Au delà de ce constat, les personnels de mon groupement gardent parfaitement la foi dans leur métier, sans angélisme ni naïveté, au seul service du public qui est leur raison d’être et pour lequel ils donnent avec beaucoup de générosité et d’abnégation bien plus qu’ils ne reçoivent."»

Colonel Philippe Espie, commandant le Groupement de Gendarmerie Départementale de l’Ardèche à Privas.

Le colonel Espie prenait le relai du chef d'escadron Mattelly

Le chef d'escadron Jean-Hugues Mattelly a reçu, mardi 8 janvier, un "blâme du ministre de la Défense " pour s'être exprimé publiquement de manière critique envers le gouvernement et la Gendarmerie nationale. Cet officier de gendarmerie, âge de 42 ans, mène depuis plusieurs années un combat pour la liberté d'expression et d'association des gendarmes, qui sont des militaires. Universitaire, auteur de travaux critiques sur les chiffres de la délinquance, le commandant Matelly anime le site Gendarmes et citoyens .

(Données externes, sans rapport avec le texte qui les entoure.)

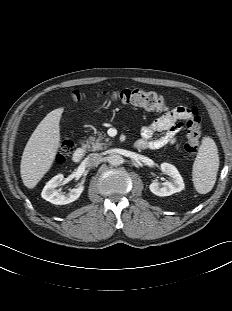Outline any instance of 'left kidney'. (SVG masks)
Returning a JSON list of instances; mask_svg holds the SVG:
<instances>
[{"label":"left kidney","instance_id":"1","mask_svg":"<svg viewBox=\"0 0 232 311\" xmlns=\"http://www.w3.org/2000/svg\"><path fill=\"white\" fill-rule=\"evenodd\" d=\"M160 168L164 174L170 176L171 180L164 182L162 187H160L157 182L151 183L149 189L153 194L160 197L170 196L176 192L182 191L185 188L183 178L174 165L162 163Z\"/></svg>","mask_w":232,"mask_h":311}]
</instances>
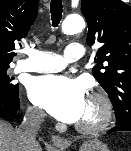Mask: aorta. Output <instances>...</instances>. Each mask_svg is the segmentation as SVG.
I'll list each match as a JSON object with an SVG mask.
<instances>
[{"label":"aorta","instance_id":"aorta-1","mask_svg":"<svg viewBox=\"0 0 131 151\" xmlns=\"http://www.w3.org/2000/svg\"><path fill=\"white\" fill-rule=\"evenodd\" d=\"M84 28V19L76 14L67 16L62 23V32L67 35L78 33Z\"/></svg>","mask_w":131,"mask_h":151}]
</instances>
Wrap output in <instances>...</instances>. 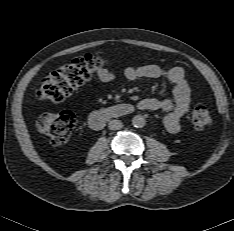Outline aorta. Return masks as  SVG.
I'll list each match as a JSON object with an SVG mask.
<instances>
[{
  "label": "aorta",
  "instance_id": "obj_1",
  "mask_svg": "<svg viewBox=\"0 0 234 231\" xmlns=\"http://www.w3.org/2000/svg\"><path fill=\"white\" fill-rule=\"evenodd\" d=\"M146 120L142 115H136L132 119V124L136 128H142L145 126Z\"/></svg>",
  "mask_w": 234,
  "mask_h": 231
}]
</instances>
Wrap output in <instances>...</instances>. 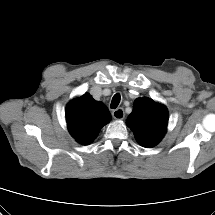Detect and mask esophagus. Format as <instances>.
I'll return each instance as SVG.
<instances>
[{
  "mask_svg": "<svg viewBox=\"0 0 215 215\" xmlns=\"http://www.w3.org/2000/svg\"><path fill=\"white\" fill-rule=\"evenodd\" d=\"M112 116L116 120H122L125 117L124 110L122 108H117L112 112Z\"/></svg>",
  "mask_w": 215,
  "mask_h": 215,
  "instance_id": "1",
  "label": "esophagus"
}]
</instances>
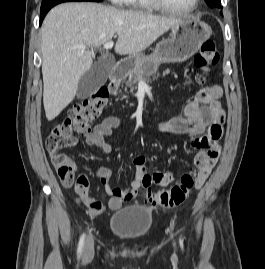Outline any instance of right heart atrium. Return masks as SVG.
Segmentation results:
<instances>
[{"label": "right heart atrium", "instance_id": "obj_1", "mask_svg": "<svg viewBox=\"0 0 265 269\" xmlns=\"http://www.w3.org/2000/svg\"><path fill=\"white\" fill-rule=\"evenodd\" d=\"M114 5H122L126 2V0H109Z\"/></svg>", "mask_w": 265, "mask_h": 269}]
</instances>
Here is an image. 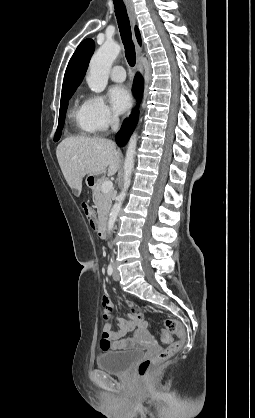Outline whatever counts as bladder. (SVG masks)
I'll return each mask as SVG.
<instances>
[{"instance_id": "bladder-1", "label": "bladder", "mask_w": 255, "mask_h": 418, "mask_svg": "<svg viewBox=\"0 0 255 418\" xmlns=\"http://www.w3.org/2000/svg\"><path fill=\"white\" fill-rule=\"evenodd\" d=\"M141 355L140 348L106 351L97 356L96 365L103 371L121 374L128 371Z\"/></svg>"}]
</instances>
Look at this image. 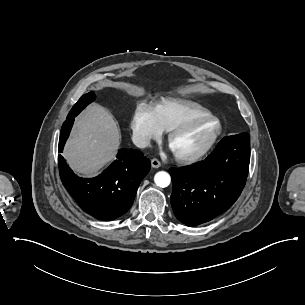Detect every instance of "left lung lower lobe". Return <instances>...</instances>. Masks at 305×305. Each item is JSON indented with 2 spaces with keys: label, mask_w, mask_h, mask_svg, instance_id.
<instances>
[{
  "label": "left lung lower lobe",
  "mask_w": 305,
  "mask_h": 305,
  "mask_svg": "<svg viewBox=\"0 0 305 305\" xmlns=\"http://www.w3.org/2000/svg\"><path fill=\"white\" fill-rule=\"evenodd\" d=\"M249 162V134L241 133L224 138L204 161L171 168L170 202L176 218L197 226L228 210L245 186Z\"/></svg>",
  "instance_id": "obj_1"
}]
</instances>
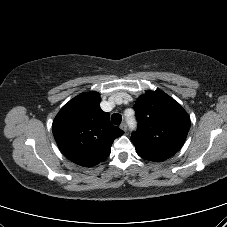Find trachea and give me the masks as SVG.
I'll return each instance as SVG.
<instances>
[{
  "instance_id": "obj_1",
  "label": "trachea",
  "mask_w": 227,
  "mask_h": 227,
  "mask_svg": "<svg viewBox=\"0 0 227 227\" xmlns=\"http://www.w3.org/2000/svg\"><path fill=\"white\" fill-rule=\"evenodd\" d=\"M111 121L114 125H118L120 124V122L122 121V116L118 113H114L112 116H111Z\"/></svg>"
}]
</instances>
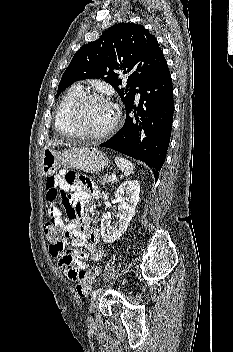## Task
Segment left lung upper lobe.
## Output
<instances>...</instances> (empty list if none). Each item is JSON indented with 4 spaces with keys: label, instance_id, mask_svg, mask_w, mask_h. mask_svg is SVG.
Segmentation results:
<instances>
[{
    "label": "left lung upper lobe",
    "instance_id": "1",
    "mask_svg": "<svg viewBox=\"0 0 233 352\" xmlns=\"http://www.w3.org/2000/svg\"><path fill=\"white\" fill-rule=\"evenodd\" d=\"M165 65L166 59L156 38L144 26L116 24L98 40L75 53L61 78L56 96L77 80L102 78L115 88L126 108L142 86ZM121 72L129 75L126 88H119Z\"/></svg>",
    "mask_w": 233,
    "mask_h": 352
}]
</instances>
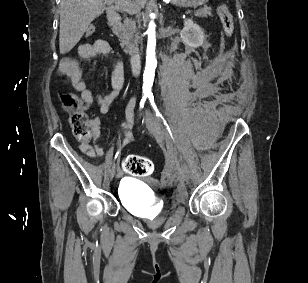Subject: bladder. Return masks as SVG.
Segmentation results:
<instances>
[{
    "label": "bladder",
    "instance_id": "31cf9c89",
    "mask_svg": "<svg viewBox=\"0 0 308 283\" xmlns=\"http://www.w3.org/2000/svg\"><path fill=\"white\" fill-rule=\"evenodd\" d=\"M119 196L129 209L136 211L141 216H148L149 210L144 204L146 194H144L139 184L125 179L121 180Z\"/></svg>",
    "mask_w": 308,
    "mask_h": 283
}]
</instances>
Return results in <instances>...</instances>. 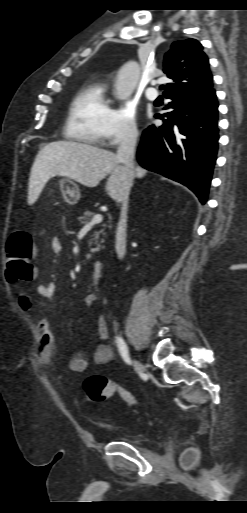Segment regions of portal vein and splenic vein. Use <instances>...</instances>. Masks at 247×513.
<instances>
[{"label":"portal vein and splenic vein","instance_id":"portal-vein-and-splenic-vein-1","mask_svg":"<svg viewBox=\"0 0 247 513\" xmlns=\"http://www.w3.org/2000/svg\"><path fill=\"white\" fill-rule=\"evenodd\" d=\"M103 220V215L102 214H96L93 216L92 220L90 222H88L85 226L89 227V226H93L95 224H98L100 222H102Z\"/></svg>","mask_w":247,"mask_h":513}]
</instances>
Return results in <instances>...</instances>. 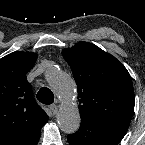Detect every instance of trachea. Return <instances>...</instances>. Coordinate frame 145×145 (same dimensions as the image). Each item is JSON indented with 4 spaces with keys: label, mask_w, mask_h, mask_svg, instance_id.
<instances>
[{
    "label": "trachea",
    "mask_w": 145,
    "mask_h": 145,
    "mask_svg": "<svg viewBox=\"0 0 145 145\" xmlns=\"http://www.w3.org/2000/svg\"><path fill=\"white\" fill-rule=\"evenodd\" d=\"M36 98L43 104L49 105L52 104L54 102V94L53 92L47 88V87H43L41 88L38 93Z\"/></svg>",
    "instance_id": "obj_1"
}]
</instances>
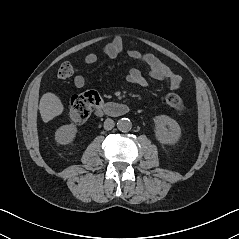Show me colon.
<instances>
[{"instance_id": "5ec220e1", "label": "colon", "mask_w": 239, "mask_h": 239, "mask_svg": "<svg viewBox=\"0 0 239 239\" xmlns=\"http://www.w3.org/2000/svg\"><path fill=\"white\" fill-rule=\"evenodd\" d=\"M74 73L71 64L63 63L57 72L60 79H68ZM166 103L173 109L184 112V105L180 97L176 94H168L166 96ZM101 104V98L98 93L88 91L74 95L70 100L69 118L74 124L84 123L92 111Z\"/></svg>"}]
</instances>
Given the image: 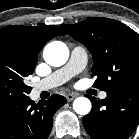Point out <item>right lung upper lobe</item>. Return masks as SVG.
<instances>
[{"instance_id": "obj_1", "label": "right lung upper lobe", "mask_w": 139, "mask_h": 139, "mask_svg": "<svg viewBox=\"0 0 139 139\" xmlns=\"http://www.w3.org/2000/svg\"><path fill=\"white\" fill-rule=\"evenodd\" d=\"M58 35H65V32L56 25L7 26L0 29V49L14 51L36 66L40 50Z\"/></svg>"}]
</instances>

La sanction qui le touche est la plus élevée du premier niveau. C'est cette punition qui avait, par exemple, été infligée au général Henri Poncet pour avoir couvert le meurtre d'un ressortissant ivoirien. Le ministère de la Défense lui reproche de s'être exprimé à deux reprises sur RTL les 23 octobre et 12 novembre 2007, puis d'avoir signé un éditoriel de l'Essor , le journal de l'Union nationale des personnels en retraite de la gendarmerie. La direction de la Gendarmerie estime que l'officier s'est "largement affranchi" de son devoir de réserve. La liberté d''expression, garantie aux militaires par leur statut, "exige une certaine modération ", ajoute-t-on de même source. Jean-Hugues Matelly - qui est juriste - entend se placer sur le plan purement juridique. L'officier a adressé un recours devant le Conseil d'Etat pour "excès de pouvoir" contre la sanction le visant

Un livre édité aux PUF dénonçait le malaise dans la gendarmerie dès 2005

Selon Jean-Yves Fontaine, sociologue à l'Université de Caen, auteur de "Malaise dans la gendarmerie" (avec Florence Samson, PUF 2005), le forum Gendarmes et citoyens, animé par le commandant Matelly, "semble réunir tous les attributs d'un proto-syndicat". "Ce vecteur électronique représente aux yeux des personnels de la gendarmerie, qui s'y réunissenten nombre toujours plus important, l'unique moyen d'exprimer efficacement des revendications corporatives qui s'articulent autou de la parité avec la Police nationale".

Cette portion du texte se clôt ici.